_About this exercise:_
Scan the lines below; pull out those with "Notes".

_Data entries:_
◆ ◆ ◆ ◆

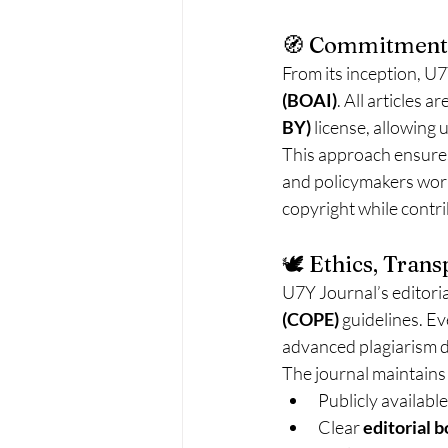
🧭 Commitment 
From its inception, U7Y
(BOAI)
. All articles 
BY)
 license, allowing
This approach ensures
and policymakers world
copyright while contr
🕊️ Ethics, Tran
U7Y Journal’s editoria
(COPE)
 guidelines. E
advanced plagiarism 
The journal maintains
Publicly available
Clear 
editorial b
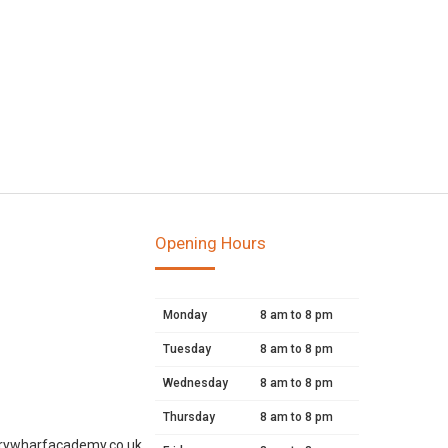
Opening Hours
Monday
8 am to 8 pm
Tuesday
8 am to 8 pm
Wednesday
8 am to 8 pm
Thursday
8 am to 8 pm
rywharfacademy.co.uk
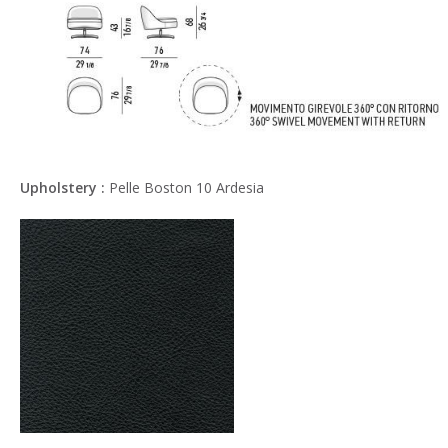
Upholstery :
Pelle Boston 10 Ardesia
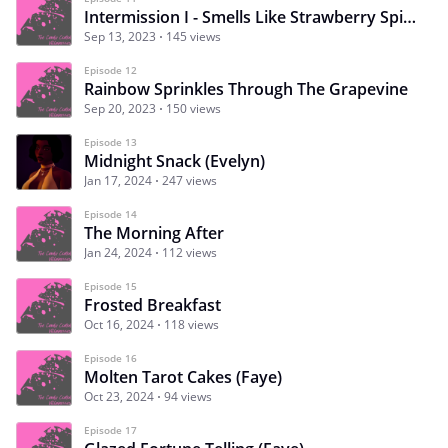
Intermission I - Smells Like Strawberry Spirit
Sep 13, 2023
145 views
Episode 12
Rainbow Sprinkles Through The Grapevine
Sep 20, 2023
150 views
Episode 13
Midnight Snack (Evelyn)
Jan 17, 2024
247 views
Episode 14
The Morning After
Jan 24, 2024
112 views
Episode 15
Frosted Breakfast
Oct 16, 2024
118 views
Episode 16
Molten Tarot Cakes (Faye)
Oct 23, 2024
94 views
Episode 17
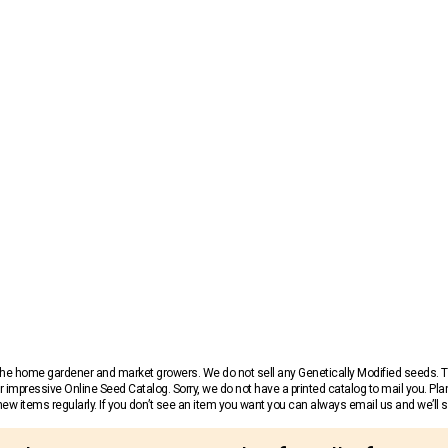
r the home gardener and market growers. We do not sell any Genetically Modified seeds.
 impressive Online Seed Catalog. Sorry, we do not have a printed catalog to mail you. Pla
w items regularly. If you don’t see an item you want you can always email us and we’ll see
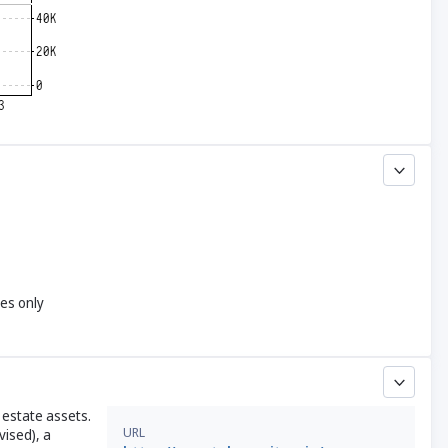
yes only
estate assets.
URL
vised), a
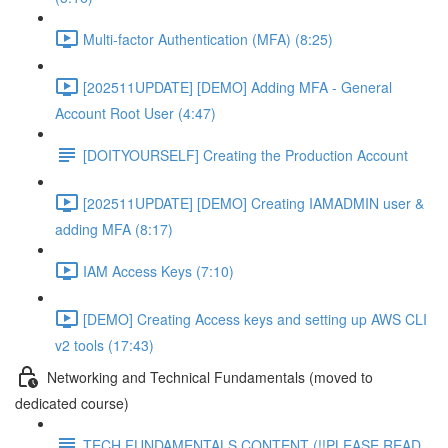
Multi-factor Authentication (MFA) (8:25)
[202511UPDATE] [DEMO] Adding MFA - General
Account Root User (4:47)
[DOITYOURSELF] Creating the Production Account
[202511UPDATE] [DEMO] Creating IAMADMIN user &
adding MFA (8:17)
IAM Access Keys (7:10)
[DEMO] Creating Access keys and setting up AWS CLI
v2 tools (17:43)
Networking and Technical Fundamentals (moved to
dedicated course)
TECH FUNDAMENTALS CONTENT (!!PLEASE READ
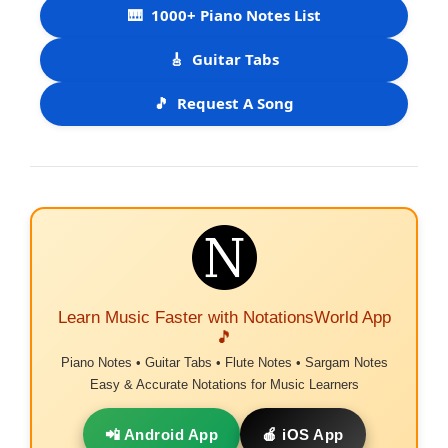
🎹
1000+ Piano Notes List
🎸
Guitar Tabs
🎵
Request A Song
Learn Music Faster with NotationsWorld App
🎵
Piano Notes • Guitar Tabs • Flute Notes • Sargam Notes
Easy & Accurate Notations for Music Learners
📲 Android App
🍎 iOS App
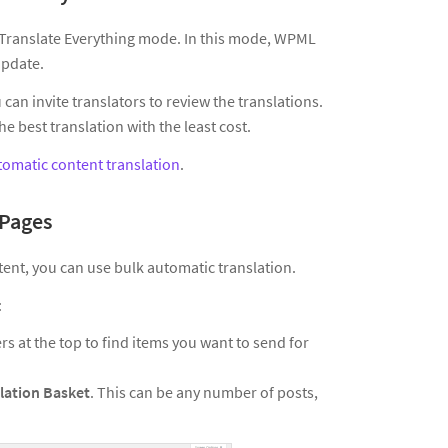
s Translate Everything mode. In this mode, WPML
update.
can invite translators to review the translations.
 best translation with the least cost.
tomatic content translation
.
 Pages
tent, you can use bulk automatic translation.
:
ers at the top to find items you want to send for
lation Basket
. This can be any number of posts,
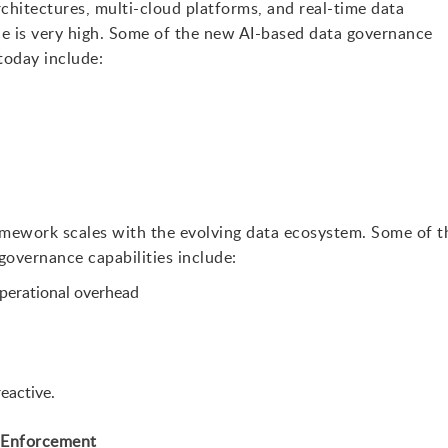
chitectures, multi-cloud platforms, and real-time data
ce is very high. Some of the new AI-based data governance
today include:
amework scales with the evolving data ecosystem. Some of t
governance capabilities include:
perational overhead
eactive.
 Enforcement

◆ ◆ ◆ ◆

_Written answer:_
1000+ Piano Notes List
Piano Notes • Guitar Tabs • Flute Notes • Sargam Notes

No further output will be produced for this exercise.